Bell’s made his comments last week, during discussion of a proposed state law that would attempt to nullify the federal health care insurance mandate in the state of Tennessee. Here is a transcript of a dialogue in committee between Bell and Democratic state Rep. Joe Towns, courtesy of the Nashville Scene, as Bell explained that many people get along without insurance:

Bell: They’re some of the healthiest people you have ever seen. They pay cash when they go to the doctor. They work out arrangements with the hospitals if their children have to be hospitalized. This is an individual choice that we’re talking about.

Towns: You’re saying they pay cash? For organ transplants and cancer and heart cases, they pay cash?

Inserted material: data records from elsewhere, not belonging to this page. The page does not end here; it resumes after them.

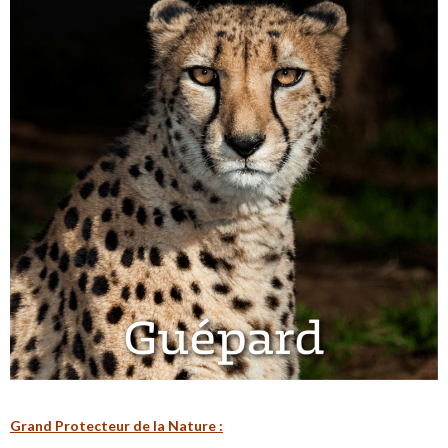
G
rand Protecteur de la N
ature :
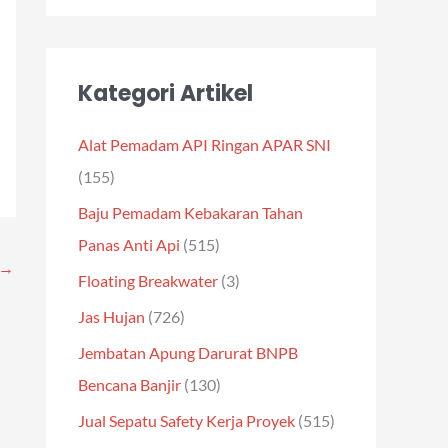
Kategori Artikel
Alat Pemadam API Ringan APAR SNI
(155)
Baju Pemadam Kebakaran Tahan
Panas Anti Api
(515)
→
Floating Breakwater
(3)
Jas Hujan
(726)
Jembatan Apung Darurat BNPB
Bencana Banjir
(130)
Jual Sepatu Safety Kerja Proyek
(515)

Bell: I said they pay cash or work out other arrangements. I know for a fact. I know someone in the medical field who has been paid with vegetables from the Mennonite community.

Towns: That’s an anomaly. That’s not how the system works. I can’t take a sack of vegetables down to the utility company and pay my utility bill on my house. Nobody’s going to take vegetables for payment. We can’t run the country on vegetables and horse trading.

The GOP has been struggling to find a coherent strategy for how to address the new health care law. The official slogan is “Repeal and Replace,” but there is in fact division over whether to fully repeal the law, and just how far to go. And it appears that some people may want to go all the way back to the 18th and 19th centuries.